June 15, 1998
How I tried to finance my car purchase online and nearly went crazy
The Web is ideally suited for selling consumer-finance products. Loans are complicated, paperwork-intensive, and difficult to compare. Selling them on the Web seems like an easy way to make the process easier, faster, and more pleasant for everyone involved.
There's just one problem: The people who work in consumer finance aren't yet ready to deal with the Web. Given my experience, they may never be.
When my wife and I bought a Toyota pickup truck recently, we decided to try financing it through CarFinance.com (http://www.carfinance.com). It sounded like a good idea: You fill out an online application, and if it is approved, CarFinance.com mails you a blank check valid for any amount up to a specified maximum. You take the check with you to the dealership, and when you buy a car they fill in the exact purchase price and cash the check.
Simple, right? CarFinance.com offered us a good rate, the application was painless, and we had our check within days.
Unfortunately, there's a catch. Before CarFinance.com will cash the check, the company requires the dealer to fax them a few documents, such as the bill of sale, proof of the buyer's income, and proof of car insurance.
That requirement almost unhinged the whole deal. I didn't know it at the time, but the dealer deposited our check without sending in the required documentation. When the check bounced, the dealer called us demanding to know what happened.
What followed was a week of frantic phone calls. CarFinance.com's customer service representatives weren't able to offer much useful information, and it was with great difficulty that I finally determined the source of the problem -- the missing documents. It didn't help that CarFinance.com is a subsidiary of banking conglomerate NationsBank, and that a confusing array of other NationsBank subsidiaries around the country are involved in the venture.
Then the finance people at the Toyota dealership balked at faxing the documents, considering it extra paperwork. They steadfastly refused to understand the special circumstances of the online loan. Ironically, they're located in Redwood City, Calif., in the heart of Silicon Valley, where many potential customers are likely to be Web-savvy. But in this matter, the dealer's finance department proved as clueless as anyone.
Eventually, I persuaded them to send some documents, while I faxed the remainder myself. As of this writing, I am still waiting for CarFinance.com to confirm that they have all the documentation they need.
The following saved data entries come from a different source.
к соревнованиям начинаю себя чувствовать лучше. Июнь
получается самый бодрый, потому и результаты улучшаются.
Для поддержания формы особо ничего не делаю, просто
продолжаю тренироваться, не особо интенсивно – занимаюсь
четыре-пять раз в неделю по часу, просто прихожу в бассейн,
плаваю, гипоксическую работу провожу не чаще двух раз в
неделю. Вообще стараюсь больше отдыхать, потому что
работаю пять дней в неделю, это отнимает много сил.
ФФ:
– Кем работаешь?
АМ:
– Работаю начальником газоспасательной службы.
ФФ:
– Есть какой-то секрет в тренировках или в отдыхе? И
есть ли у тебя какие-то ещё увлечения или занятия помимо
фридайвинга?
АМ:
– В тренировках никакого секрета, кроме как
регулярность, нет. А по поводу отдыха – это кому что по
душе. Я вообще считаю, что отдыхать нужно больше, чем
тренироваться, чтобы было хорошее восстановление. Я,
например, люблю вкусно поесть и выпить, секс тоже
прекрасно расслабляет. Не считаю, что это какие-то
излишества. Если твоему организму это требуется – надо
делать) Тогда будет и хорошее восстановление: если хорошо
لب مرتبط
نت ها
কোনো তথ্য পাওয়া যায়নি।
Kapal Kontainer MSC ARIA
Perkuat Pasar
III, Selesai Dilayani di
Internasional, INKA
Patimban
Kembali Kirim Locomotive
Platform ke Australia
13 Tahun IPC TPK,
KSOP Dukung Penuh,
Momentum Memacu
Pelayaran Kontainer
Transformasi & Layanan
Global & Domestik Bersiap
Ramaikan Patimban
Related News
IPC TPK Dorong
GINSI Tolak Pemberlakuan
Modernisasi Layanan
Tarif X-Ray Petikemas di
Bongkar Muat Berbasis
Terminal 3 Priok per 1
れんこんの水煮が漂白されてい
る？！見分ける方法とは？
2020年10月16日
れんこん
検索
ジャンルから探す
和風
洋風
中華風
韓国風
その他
Once they do, I'll call the dealership and tell them to resubmit the check.
So what started as a simple online loan application turned into a consumer nightmare that required my spending a worrisome week making phone calls and sending faxes.
Part of the problem is the inability of the dealer's finance department to handle anything out of the ordinary, even if it's something as straightforward as putting a few documents in the fax machine and pushing Send.
Another big part of the problem is CarFinance.com's customer service department, which just doesn't have enough real-time information on each account to be able to help when something goes wrong.
Without dealer acceptance, and without adequate customer service, CarFinance.com will never succeed. In this case, the promise of fast-moving commerce on the information highway ran smack into the brick wall of the real world.